The absence of dialog seems almost overwhelming, punctuating Michael’s loss more than words ever could. Frankly, I’m a little speechless myself. Any words I use to describe the final pages of this issue feel woefully inadequate and inarticulate. A big part of why this works is obviously in Paul Grist’s art and Bill Crabtree’s coloring, but it’s also Roberson writing for a specific collaborator. In this issue it shows how much he understands what’s great about what Grist does. Each page of this issue has such distinctive rhythms and visual ideas, and I feel like this is the sort of storytelling you can only get from a writer that’s in sync with their artist. Roberson’s writing here is clearly meant for Grist specifically. The greatest strength of this issue is the way the components work together to accentuate what each collaborator brings to the page.
Brian: We are just a mutual admiration society today, because I totally agree as well. It is hard to believe that this is the same Roberson who butchered that Ashley Strode story with Mike Norton last year. Perhaps, as you said, he was writing specifically for Grist here, as opposed to the “Hellboy and the B.P.R.D.” stuff, where he may not know ahead of time who is taking which arc. Whatever he did here, I hope he keeps it up.

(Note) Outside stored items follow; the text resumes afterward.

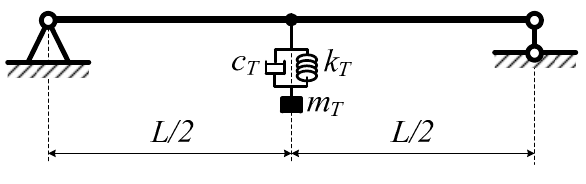
Figure 4. Beam with one TMD.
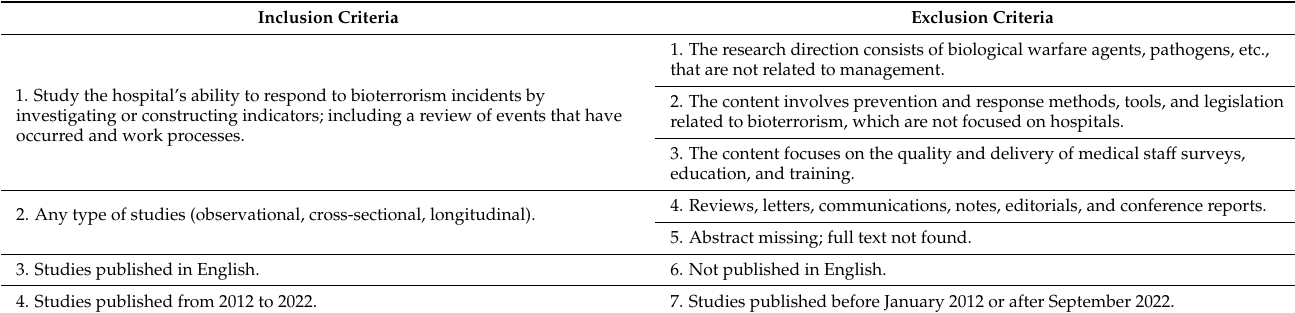
Table 2. Inclusion of exclusion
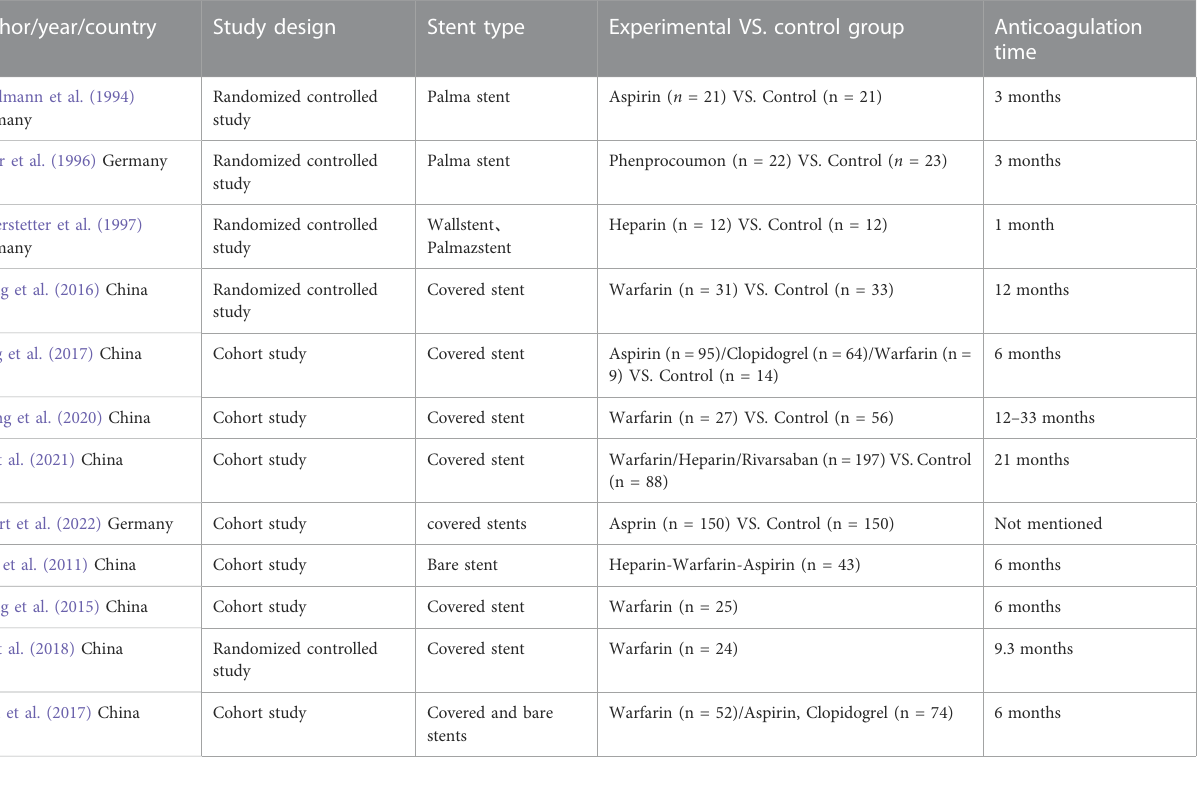
TABLE 2 Basic characteristics of included studies.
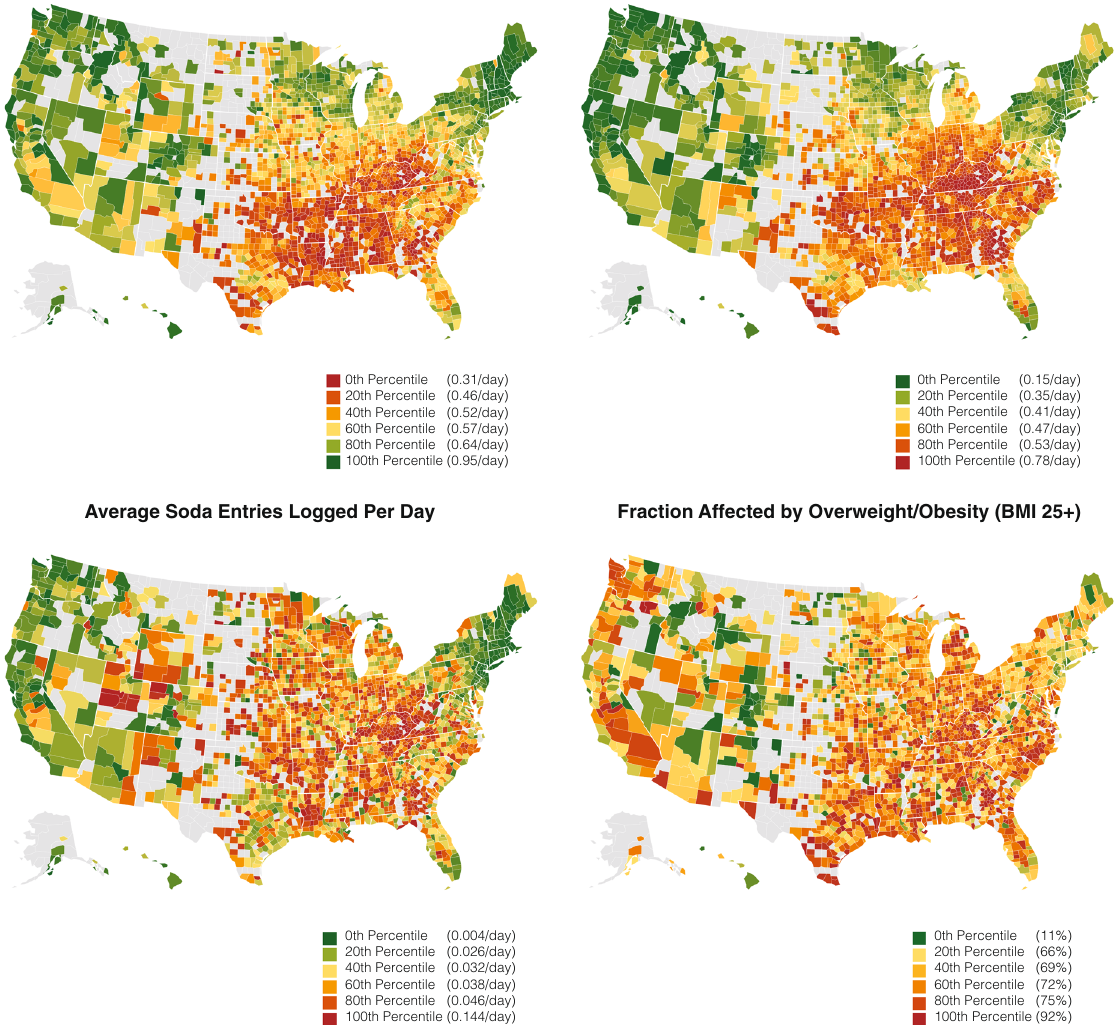
Fig. 2 Dietary consumption and BMI status across U.S. counties. A set of choropleths showing the main study outcomes of the number of entries that are classi fi ed as fresh fruit and vegetables, fast food, and soda consumption as well as the fraction affected by overweight/obesity (BMI > 25) participants across the USA by counties with more than 30 participants. We observe that food consumption healthfulness varies signi fi cantly across counties in the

Anything else to add before we grade this?
Mark: Yeah, I have to go on a bit of a Grist and Crabtree love rant.
There’s this bit of recurring imagery Grist has been using since issue #2, which is a vertical panel of the Mathers’ house as an establishing shot. He’s used it to show what the house looks like throughout the seasons. In this issue, it’s used to show the oncoming winter of Ruby’s life, but also to show the impact this is having on Michael. Look at the house in the summer in prior issues, now look at it in this issue; the grass is overgrown. In the final winter panel, the sidewalk is covered in snow where in previous years it was always shoveled clean. I love this stuff. It says so much with so little.Continued below
Then look at what Bill Crabtree does with this stuff. He takes the establishing shot of the house and the season and uses it as a springboard for the colors in everything that follows up to the next establishing shot of the house until we get to the end when everything is coated in white.
And then Michael lays the lilies on Ruby’s grave. Lilies have been a major part of the Hellboy universe for a long time, growing in King Thoth’s garden where he kept the angel Anum’s hand. The lilies growing out of Hellboy’s blood was seen as a sign of the divine. But in “The Visitor: How and Why He Stayed” they’ve been recontextualized to represent a sign not of something divine, but as something human that is as beautiful as the divine. Honestly, the level of visual storytelling in this issue blew me away.
Brian: I’ll get in on this love fest a little bit, too.
Grist is possibly the best pure storyteller in the Mignolaverse ranks aside from Mignola himself. This issue unfolds at a perfect pace, and everything is given room to breathe. The scenes with Ruby always begin with Michael either out of the room or far away from her, exhibiting the distance that now exists between them, and then you see Michael do whatever he can to cut that distance. Until we see her at the end, passed away on the couch, that he can no longer bridge the gap between them.
Small details like that remind me of the old cliché that comics can do things no other medium can, although that is usually relegated to concepts that would be impossible to film due to budget or special effects limitations. But something like this, due to the static nature of panels, can illustrate these ideas in a different way than a film couldn’t.
To me, this is an 8.5 comic. It’s a great installment that will really help the miniseries overall.
Mark: I’m going with a 9, because this wasn’t just a great issue, it was an issue that reframed sequences in prior issues, elevating my enjoyment of “The Visitor: How and Why He Stayed” as a whole. The team works so harmoniously together here. This issue was an utter pleasure to read.
Final verdict: 8.75. A truly moving issue.